(This repository has been updated. For the original version, please refer to fork icse2022-artifact).

The code, analysis scripts and results for ICSE 2022 Artifact Evaluation

Version: 1.1
Update: Jan 29, 2022
Paper: Learning and Programming Challenges of Rust: A Mixed-Methods Study (#1162)

This document is to help users reproduce the results we reported in our submission. It contains the following descriptions:

1. Artifact Expectation

The collected data and the scripts to analyze the data are released in this repository. The detailed study results are released in two Spreadsheet documents. Our scripts are implemented either in Python or in R. All Python scripts can be executed by Python 3.6 or a higher version. All R scripts can be executed by R 3.6 or a higher version. We also prepare a VM image with pre-installed Python and R to ease the reproduction of our data analytics. Users can open the image with VirtualBox 6.1 or a higher VirtualBox version. We recommend using Ubuntu as the host machine to avoid compatibility issues.

2. Artifact Overview

In our paper, we first empirically study Rust-related Stack Overflow questions to understand the programming challenges of Rust. We then conduct an online survey to validate the study results.
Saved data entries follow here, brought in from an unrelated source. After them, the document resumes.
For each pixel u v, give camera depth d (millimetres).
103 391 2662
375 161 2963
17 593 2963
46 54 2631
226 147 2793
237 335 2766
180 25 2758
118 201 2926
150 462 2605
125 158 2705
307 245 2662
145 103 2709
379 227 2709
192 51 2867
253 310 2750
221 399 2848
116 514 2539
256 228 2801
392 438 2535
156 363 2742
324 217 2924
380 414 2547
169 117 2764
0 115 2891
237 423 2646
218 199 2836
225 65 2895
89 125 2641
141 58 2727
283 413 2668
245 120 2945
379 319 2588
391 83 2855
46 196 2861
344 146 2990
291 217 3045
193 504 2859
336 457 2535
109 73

For artifact evaluation, we release

(1) our submitted paper,
(2) collected Stack Overflow questions and their detailed labels,
(3) our designed survey,
(4) survey answers of real-world Rust programmers,
(5) scripts that conduct statistical analysis,
and (6) intermediate analysis results.

In the following sections, we will follow the paper content to explain how each number in our paper is supported by this artifact.

3. Studying Stack Overflow Questions (Section 3 of the paper)

The detailed study results are summarized in the Google Doc empirical-study. A copy empirical-study.xlsx is saved in this repository.

All tabs mentioned in this section are in this document, unless otherwise specified.

3.1 Methodology

File large-dataset/raw-data.json contains the original HTML web pages of the questions in the large dataset. File large-dataset/raw-data-html-tag-removed.json contains the version where HTML tags are removed.

The information of the sampled 100 Rust-related questions in Section 3.1.1 of the paper is in tab Section#3.1.1.

The information of the sampled 100 questions of the small dataset (Section 3.1.2 of the paper) is in Columns B--E of tab Section#3.2. The original web pages of the questions are saved in file small-dataset/question-web-pages. The code snippets to reproduce compiler errors are under directory small-dataset/reproduced-code-snippets.

3.2 Which Safety Rules are Difficult?

The results of this section is presented in tab Section#3.2.

3.2.1 Complex Lifetime Computation

There are three categories of complex lifetime computations: Intra-procedural Lifetime Computation, Inter-procedural Lifetime Computation, Simple Syntax Errors. The information of which category each violation belongs to is listed in Columns G--I of tab Section#3.2. Columns K--N shows the detailed sub-categories of violations under Intra-procedural Lifetime Computation. Columns P--T shows the detailed sub-categories of violations under Inter-procedural Lifetime Computation.

3.2.2 Violating Ownership Rules

There are two categories of ownership violations, Move Rule Violations and Borrowing Rule Violations. The information of which category each violation belongs to is listed in Columns K--L of tab Section#3.2. Columns Y--Z shows the detailed sub-categories of violations belonging to Move Rule Violations. Columns AB--AH shows the detailed sub-categories of violations belonging to Borrowing Rule Violations.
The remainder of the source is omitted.